***** Text shown *****

Is Vinegar really good for killing weeds?

A:

Horticultural vinegar, as you probably know, is 20% acetic acid. This is four times stronger than household vinegar (5% acetic acid). As such, it can be quite challenging to use. You have to be very careful to protect your skin and eyes from direct contact with the spray.

So how good is the weed control? This is somewhat complicated and not yet well-worked out for all weed species, especially perennial weeds. The best results are on young plants that have recently germinated. It can be quite effective. But weed seeds in the ground that germinate after application generally are not affected. We call this kind of herbicidal activity as "contact" i.e., it does not move systemically through roots or stems but can disrupt leaves it directly contacts. Often, the effects are better when applied on warm days.

Perennial plants are the hardest to control with this product since it isn't translocated to the root system very well if at all. So your dandelions would be a challenge as are plants like morning-glory, horsetail, and Canada thistle.

I experimented with a common vinegar (5%)+epsom salts+dishwashing soap mix widely being shared on the web on a stand of Canada thistle in a pasture. The mix burned down both the grass and the thistle shoots. But next year, the thistle came back as strong as ever but the grass did not. That was not a good result for a pasture treatment.

That said, there is a lot we are still learning about the use of vinegar as an herbicide. It would be helpful if you could keep good records of your treatments (time applied, weeds targeted and at what stage of their growth, weather conditions at application, and both near and longer term results). This would be valuable to all of us that do work in this area. And please, read and follow all label instructions. Take special care of your eyes and skin as noted.

*****

▶ Study questions:
A – Rewrite the paragraph of the text on vinegar weed control that begins "So how good is the weed control?" as a short bulleted list that keeps its main facts.
B – Echo the text on vinegar weed control word for word from "I experimented with" up to and including "skin as noted.".
C – List every weed that the text on vinegar weed control names as hard to control with vinegar.
Work only from the text on vinegar weed control, with no outside knowledge.

***** Information given *****

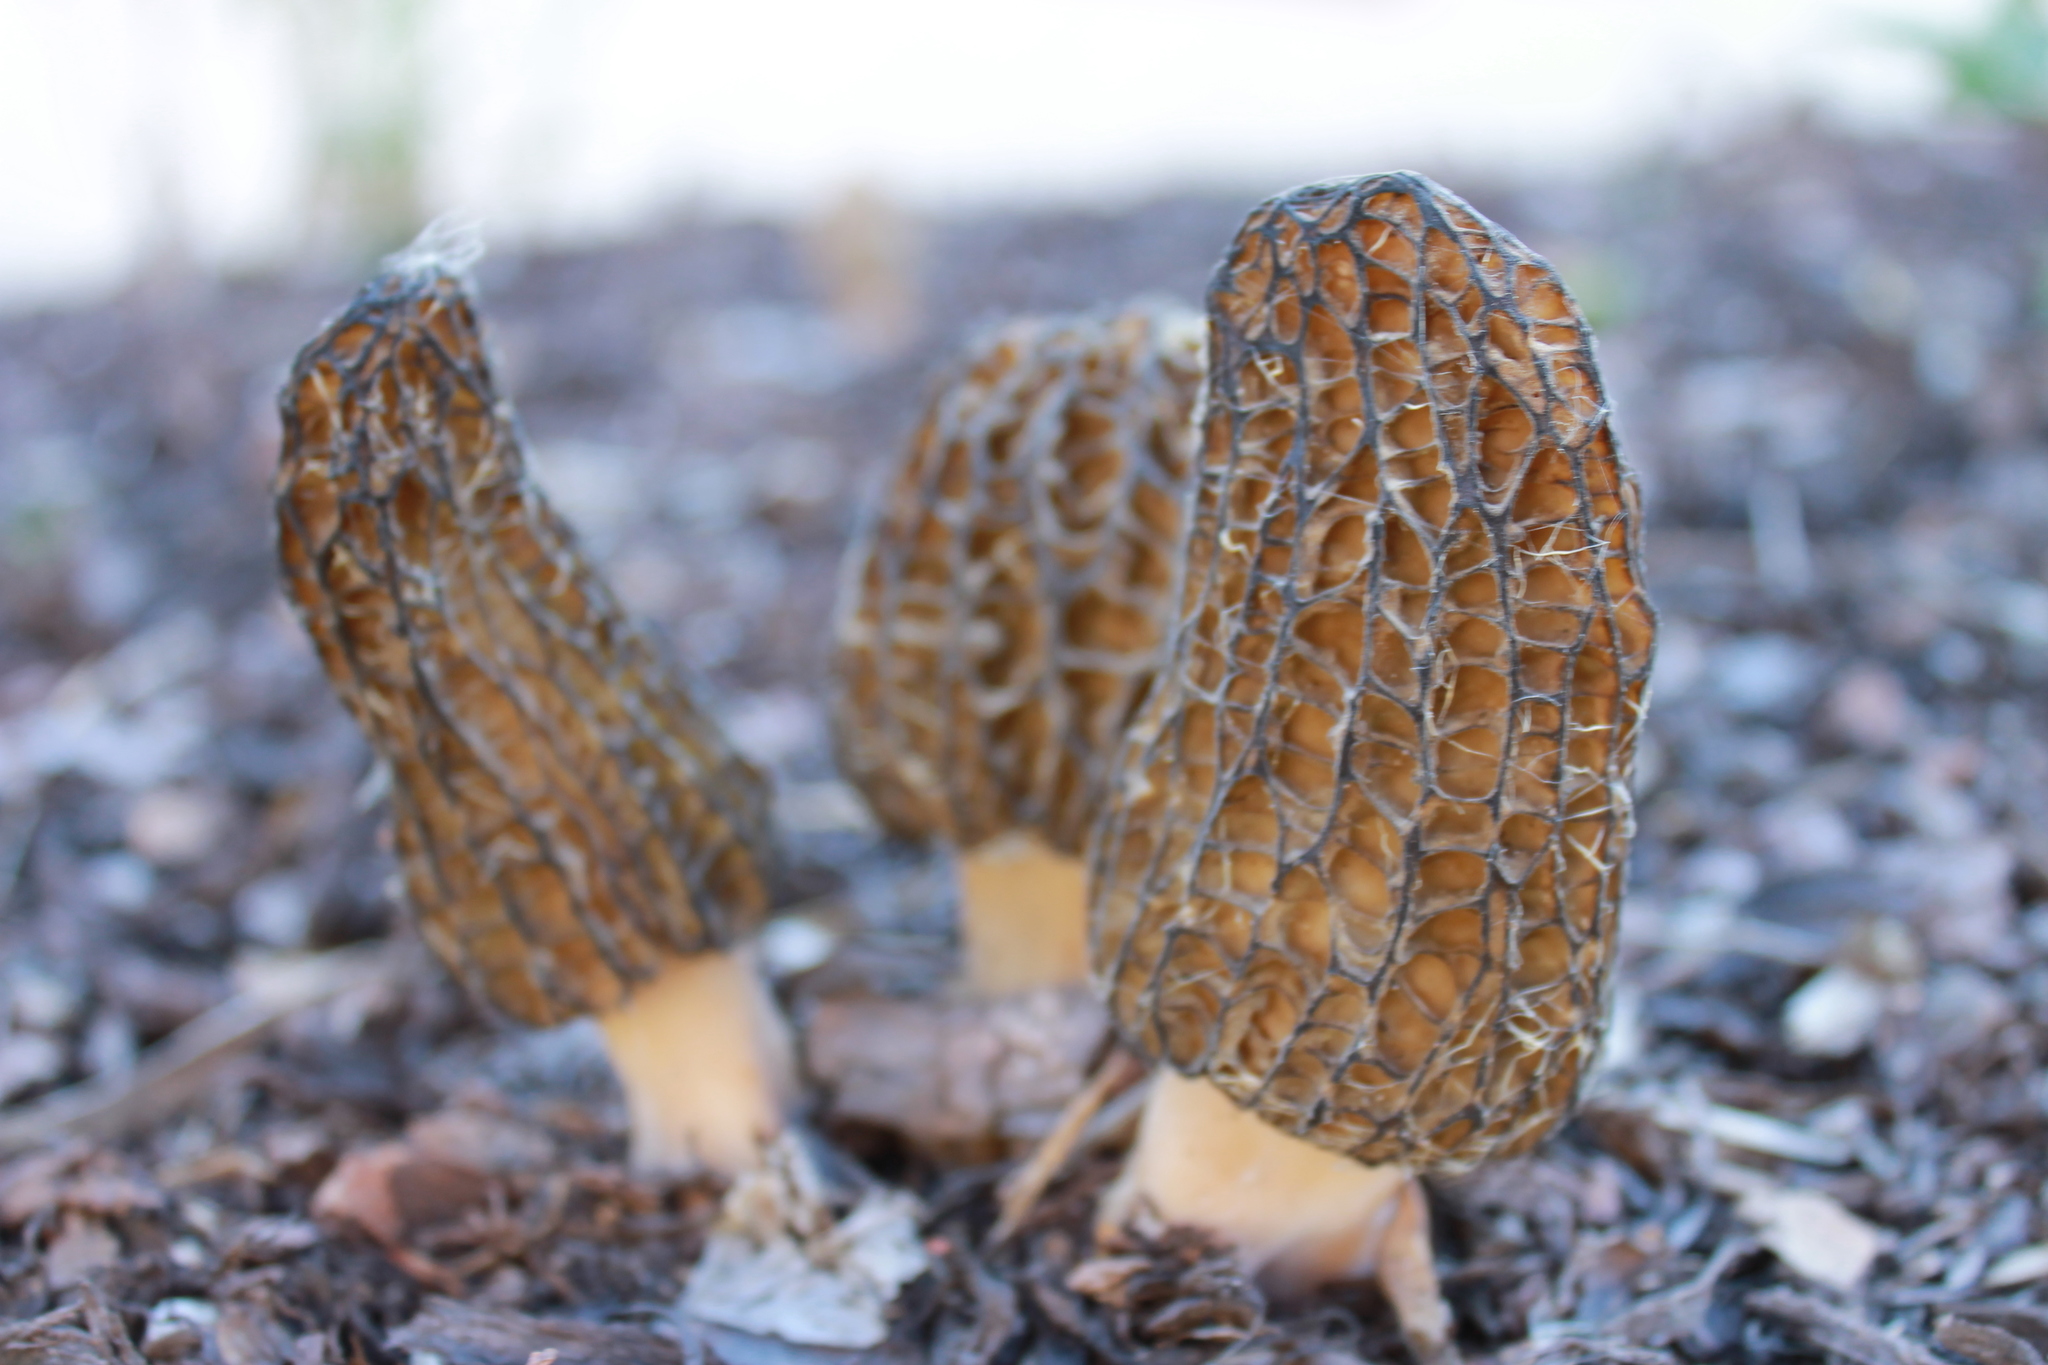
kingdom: Fungi
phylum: Ascomycota
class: Pezizomycetes
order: Pezizales
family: Morchellaceae
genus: Morchella
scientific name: Morchella elata
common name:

*****

▶ Task-by-task results:
A –
- How well vinegar controls weeds is complicated and not yet well worked out for all species, especially perennial weeds.
- It works best on young, recently germinated plants and can be quite effective.
- Weed seeds that germinate after application generally are not affected.
- It acts by "contact." It does not move systemically through roots or stems, but it can disrupt the leaves it touches directly.
- Results are often better when it is applied on warm days.

B –
I experimented with a common vinegar (5%)+epsom salts+dishwashing soap mix widely being shared on the web on a stand of Canada thistle in a pasture. The mix burned down both the grass and the thistle shoots. But next year, the thistle came back as strong as ever but the grass did not. That was not a good result for a pasture treatment.

That said, there is a lot we are still learning about the use of vinegar as an herbicide. It would be helpful if you could keep good records of your treatments (time applied, weeds targeted and at what stage of their growth, weather conditions at application, and both near and longer term results). This would be valuable to all of us that do work in this area. And please, read and follow all label instructions. Take special care of your eyes and skin as noted.

C –
- Dandelions
- Morning-glory
- Horsetail
- Canada thistle